La figure ci-dessous illustre les différentes étapes du protocole de mesure. Cette méthode est simple et rapide et peut être utilisée dans l’analyse des graines lors du programme de sélection ou dans les industries de fabrication de moutarde
Fabrication du mélange graines broyées/verjus et mesure au consistomètre de Bostwick (photographie L’Institut Agro Dijon)
Nous proposons donc d’utiliser le consistomètre Bostwick pour tester un grand nombre de lignées en fin de sélection. La méthode ne reflète pas tout à fait ce qu’il peut se passer en fabrication de moutarde tamisée mais permettrait d’éliminer les variétés les moins aptes. Cette méthode n’est pas destructrice des graines et permet ainsi de les multiplier après analyse.

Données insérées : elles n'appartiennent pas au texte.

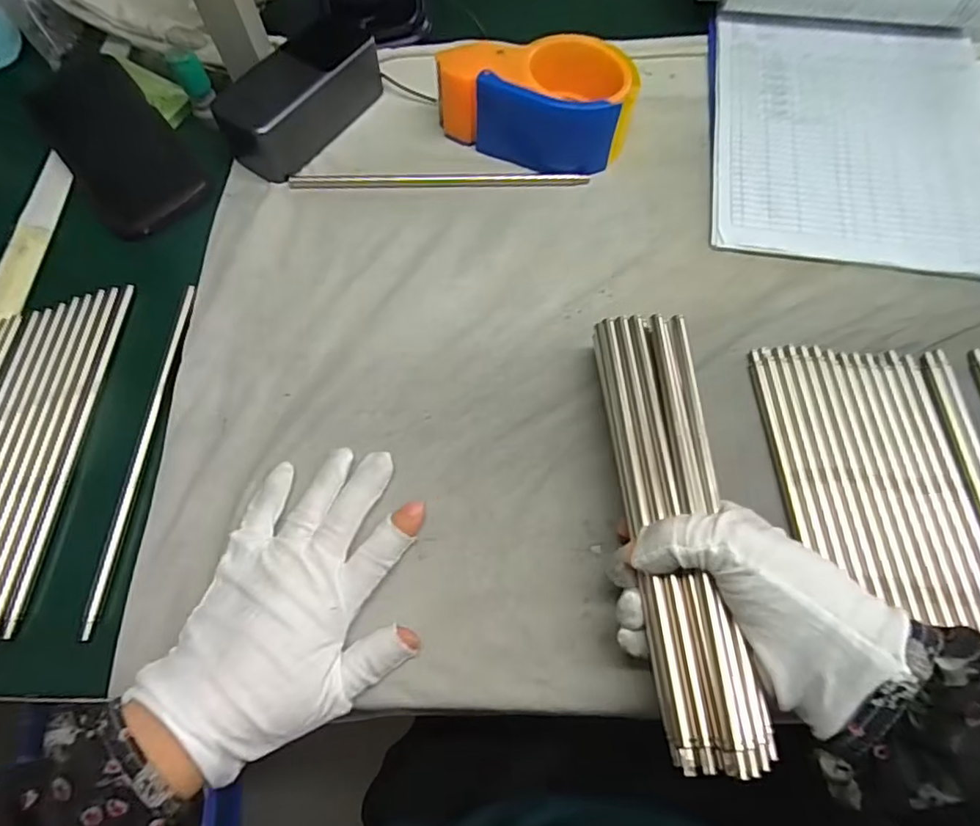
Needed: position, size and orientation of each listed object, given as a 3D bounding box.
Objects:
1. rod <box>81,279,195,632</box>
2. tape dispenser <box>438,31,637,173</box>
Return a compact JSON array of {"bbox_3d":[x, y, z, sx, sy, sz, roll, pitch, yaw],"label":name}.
[{"bbox_3d":[-0.213,0.017,0.344,0.008,0.004,0.223,2,66,2],"label":"rod"},{"bbox_3d":[0.036,-0.238,0.419,0.141,0.058,0.082,19,68,9],"label":"tape dispenser"}]

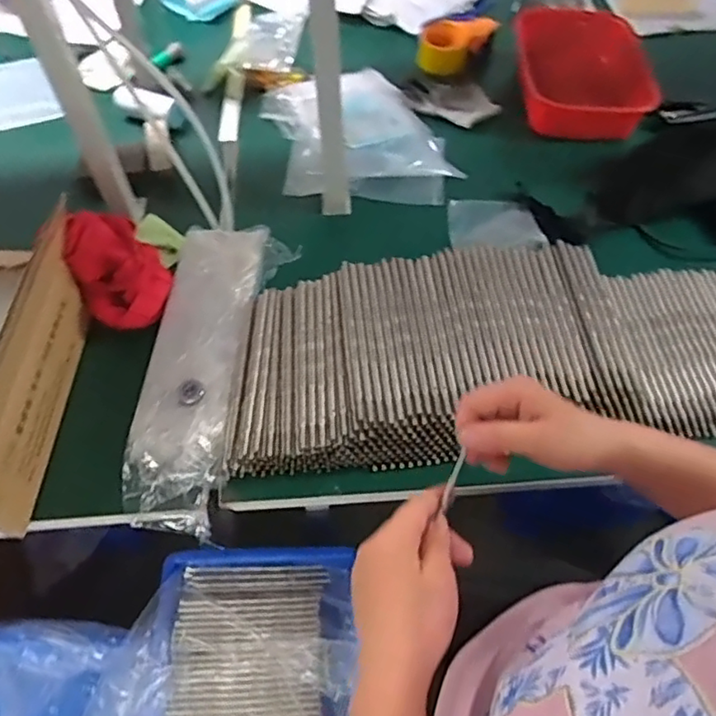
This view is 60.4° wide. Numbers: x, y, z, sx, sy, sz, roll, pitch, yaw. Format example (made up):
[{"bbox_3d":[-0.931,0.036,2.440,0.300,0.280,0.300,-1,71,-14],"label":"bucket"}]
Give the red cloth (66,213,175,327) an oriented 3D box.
[{"bbox_3d":[-0.296,-0.120,0.748,0.103,0.082,0.147,-24,60,-15],"label":"red cloth"}]

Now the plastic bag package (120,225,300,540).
[{"bbox_3d":[-0.187,-0.010,0.731,0.133,0.049,0.399,8,57,5],"label":"plastic bag package"}]

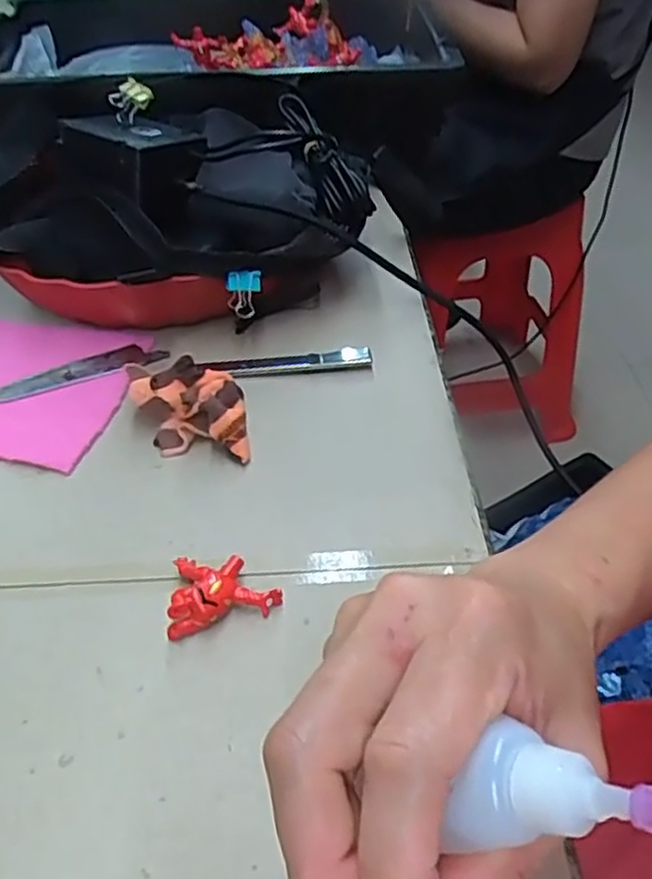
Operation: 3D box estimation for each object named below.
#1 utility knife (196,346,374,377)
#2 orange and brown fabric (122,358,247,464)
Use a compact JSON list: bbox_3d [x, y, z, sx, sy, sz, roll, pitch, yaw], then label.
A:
[{"bbox_3d":[-0.025,-0.046,0.442,0.103,0.011,0.014,-2,42,-3],"label":"utility knife"},{"bbox_3d":[-0.074,-0.015,0.396,0.056,0.030,0.062,-11,44,-12],"label":"orange and brown fabric"}]

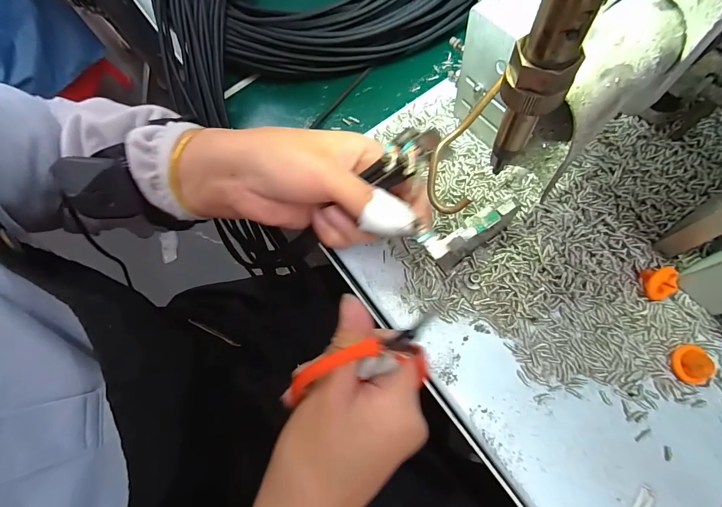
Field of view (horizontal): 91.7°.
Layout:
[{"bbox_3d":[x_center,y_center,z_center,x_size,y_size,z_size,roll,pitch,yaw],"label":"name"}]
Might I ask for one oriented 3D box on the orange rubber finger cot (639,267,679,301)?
[{"bbox_3d":[0.174,0.017,0.204,0.017,0.007,0.019,-23,106,20],"label":"orange rubber finger cot"}]

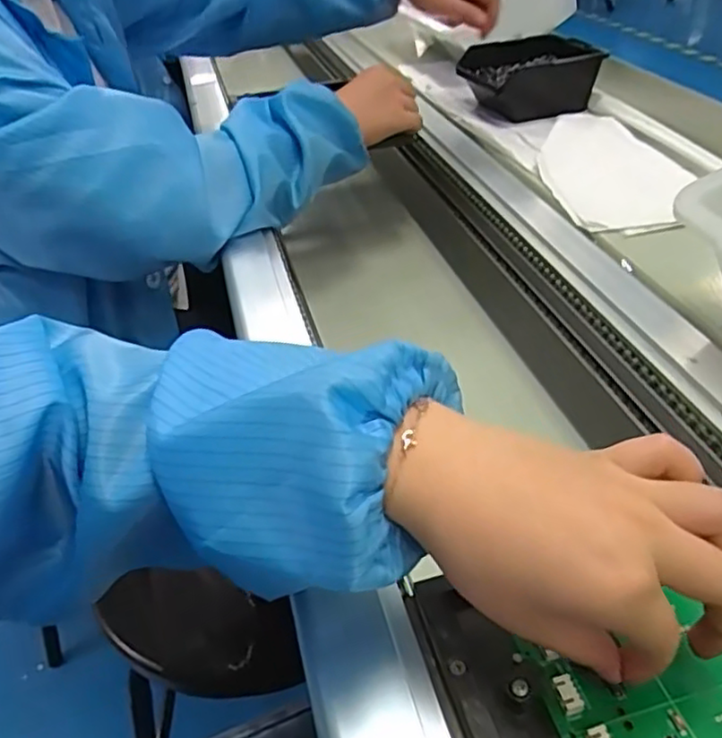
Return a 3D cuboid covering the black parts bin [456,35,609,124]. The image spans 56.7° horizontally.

L’étalonnage du NIR pourrait être mis à jour avec la « nouvelle » méthode du consistomètre pour faire aussi un criblage en amont sur les 2000 variétés ou lot de graines à analyser tous les ans.
Mise au point d’un procédé de fabrication au laboratoire FabLab
L’évaluation des variétés des plantes de moutarde en cours de sélection pour la qualité technologique des graines est aujourd’hui réalisée chez les industriels par un procédé pilote automatisé mais nécessitant environ 30 kg de graines. Un très petit nombre de variété (une dizaine de variétés par an) est donc évalué pour sélectionner celles qui seront les plus aptes à la transformation. Un des objectifs du projet était de mettre au point un test pour prédire le comportement de la graine dans le process industriel. Ce test devra être «rapide» et ne pas nécessiter de matériel de laboratoire performant afin que les laboratoires qualités des usines soient à même de réaliser ces tests.
Il a été nécessaire de développer et valider la méthode d’analyse sur des lots de graine connus, qui sont utilisés en process industriel pour travailler en phase avec la réalité industrielle. Pour cela, les unités de sélection génétique et d’agroalimentaire de L’Institut Agro Dijon ont travaillé conjointement, en collaboration avec les industriels de l’AMB.
Diagramme de fabrication miniaturisée de pâte de moutarde. 2020. L’Institut Agro Dijon – AMB.
Le procédé FabLab qui n’utilise que 300 g de graines de moutarde et qui permet la réalisation de 5 à 7 essais par jour pourrait être une étape préliminaire de sélection dans la création variétale avant d’engager des essais pilote en entreprise.